Lo más divertido fue que también notaran esa
profunda diferencia que hay entre ellos y yo, que intuía, y que no me
defraudaran en lo absoluto al reafirmarme que se saben distintos a todos
nosotros y que a pesar de eso, nos quieren igualmente por lo que somos y no
necesariamente porque tenemos el mismo apellido. Sino por lo que hemos
compartido durante “todos estos años de la vida”. Es chistoso que lo plantearan
así, porque apenas tienen 5 y 7 años.
Y además me reafirmaron sus afectos por la tía Roberto
o por nuestros amigos homosexuales que visitan constantemente la casa, a pesar
de lo que piensen los parientes, porque como ellos mismos me dijeron saben que son buenas personas y que por el solo hecho
de ser personas, merecen decir que quieren a alguien (sic.)

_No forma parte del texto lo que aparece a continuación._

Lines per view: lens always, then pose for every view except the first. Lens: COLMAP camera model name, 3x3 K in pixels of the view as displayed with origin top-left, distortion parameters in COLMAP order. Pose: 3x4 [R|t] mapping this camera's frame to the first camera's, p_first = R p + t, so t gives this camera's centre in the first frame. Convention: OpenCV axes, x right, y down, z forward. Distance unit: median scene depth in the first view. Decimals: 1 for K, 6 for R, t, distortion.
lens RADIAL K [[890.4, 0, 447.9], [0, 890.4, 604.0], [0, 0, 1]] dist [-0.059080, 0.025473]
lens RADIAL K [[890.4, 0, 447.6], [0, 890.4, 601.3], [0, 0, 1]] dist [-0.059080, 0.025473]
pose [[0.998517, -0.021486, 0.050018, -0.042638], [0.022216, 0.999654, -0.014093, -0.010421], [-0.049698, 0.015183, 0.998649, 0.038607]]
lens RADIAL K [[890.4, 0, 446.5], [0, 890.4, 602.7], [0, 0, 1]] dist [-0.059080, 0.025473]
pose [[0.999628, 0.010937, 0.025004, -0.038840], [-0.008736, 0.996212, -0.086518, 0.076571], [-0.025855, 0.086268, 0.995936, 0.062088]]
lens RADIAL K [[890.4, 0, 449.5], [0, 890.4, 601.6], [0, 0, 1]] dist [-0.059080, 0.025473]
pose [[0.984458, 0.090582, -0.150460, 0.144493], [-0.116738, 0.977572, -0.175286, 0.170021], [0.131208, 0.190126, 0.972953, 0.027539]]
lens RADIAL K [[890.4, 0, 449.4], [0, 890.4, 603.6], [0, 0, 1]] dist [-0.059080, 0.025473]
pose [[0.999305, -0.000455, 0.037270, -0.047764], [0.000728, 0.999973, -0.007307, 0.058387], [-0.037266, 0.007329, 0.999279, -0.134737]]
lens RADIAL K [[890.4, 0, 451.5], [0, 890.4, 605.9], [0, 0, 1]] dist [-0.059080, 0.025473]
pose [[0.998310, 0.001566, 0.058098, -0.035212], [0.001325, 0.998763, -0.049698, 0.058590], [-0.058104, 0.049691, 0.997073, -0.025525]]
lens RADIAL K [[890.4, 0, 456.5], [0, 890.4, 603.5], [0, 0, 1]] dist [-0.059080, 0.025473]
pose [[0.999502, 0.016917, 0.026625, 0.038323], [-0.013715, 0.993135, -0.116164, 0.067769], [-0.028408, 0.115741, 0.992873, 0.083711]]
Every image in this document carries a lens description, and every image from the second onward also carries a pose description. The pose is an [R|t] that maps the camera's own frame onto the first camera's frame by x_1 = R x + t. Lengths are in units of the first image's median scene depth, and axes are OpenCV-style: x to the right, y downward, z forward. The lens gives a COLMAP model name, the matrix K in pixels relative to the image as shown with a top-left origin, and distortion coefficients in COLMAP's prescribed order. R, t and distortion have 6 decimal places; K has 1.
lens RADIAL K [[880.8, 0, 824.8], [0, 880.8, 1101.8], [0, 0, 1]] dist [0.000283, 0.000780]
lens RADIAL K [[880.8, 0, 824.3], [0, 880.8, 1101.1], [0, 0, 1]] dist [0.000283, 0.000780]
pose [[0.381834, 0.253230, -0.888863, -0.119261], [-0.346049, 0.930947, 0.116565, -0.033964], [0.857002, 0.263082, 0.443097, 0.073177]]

Quizás, si no me hubiese topado con este libro,
jamás me hubiese atrevido a conversar el tema de la familia y de los afectos
con ellos, porque yo ya estoy demasiado aburrida de intentar convencer a los
que me rodean de lo que pienso, por el sólo hecho de creer que, porque éramos
familia, debíamos converger no sólo en genes, sino también en creencias y
recién ahora comprendo que estaba equivocada. Ahora entiendo que todo parte por
aceptar y por ver hasta dónde soy capaz de hacerlo. Hasta dónde estoy dispuesta
a compartir, y también advertir cuándo es el momento exacto para decir “ya, es
hora de irme, nos vemos el próximo domingo” aunque a veces no sea tan cierto y
pasen un par de meses antes de coger el valor necesario para entrar nuevamente
en la dinámica de la familia tradicional que dice lo que debe decir o calla lo
que debe callar. La mía, definitivamente, no es nada tradicional.
Ficha catalográfica
BARANDA MARIA
LA RISA DE LOS COCODRILOS/—
—(Colec. EL NARANJO)
Reseña: Jonás tiene una pregunta importante y sabe que Ombi, la famosa contesta-cartas, le puede ayudar a responderla. Ella buscará por todas partes la respuesta que cambiará la vida de él para siempre, pero también la de ella. En esta historia cada uno de los personajes mostrará sus dudas y anhelos, sus razones para vivir y encontrará su lugar especial en el mundo, más allá de lo que mira un pájaro o de la simple risa de los cocodrilos.